His person was commanding, but over-corpulent; his complexion dark. His countenance is described as open, his eye lively and piercing, his presence majestic, his general aspect of extraordinary comeliness. Besides the historical picture already mentioned by Lely, and engraved by Loggan, Bromley mentions a portrait by Huysman, engraved by Tompson. Portraits of Dolben exist also in Christ Church Hall and in the deanery, Westminster (engraved in 1822 by Robert Grove), at Bishopthorpe, and at Finedon Hall.

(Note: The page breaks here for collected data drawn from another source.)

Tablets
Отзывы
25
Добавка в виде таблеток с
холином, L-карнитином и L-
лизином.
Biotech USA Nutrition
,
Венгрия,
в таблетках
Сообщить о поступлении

[Welch's List of Queen's Scholars, Westminster; Wood's Athenæ Oxon. vol. iv. col. 188, 868; Grainger's Biog. Hist. iii. 245–7, ed. 1775; Taswell's Autobiography, p. 12 (Camd. Soc.); Memoirs of Comber, pp. 186–9, 212; Bedford's Life of Barwick, p. 295; Burnet's Own Time, i. 396, 590, fol. ed.; Thoresby's Diary, i. 172, ii. 425, 436, 439, 440; Evelyn's Diary, ii. 43, 183, 252; Pepys's Diary, ii. 430, iii. 329, 333, 366, 385; Calamy's Own Time, ii. 228; History and Antiquities of Rochester, 1772, 8vo; Overton's Life in the English Church, 1660–1714, pp. 33–34, 243–5, 310; Paul's Dolben's Life and Character, 1884.]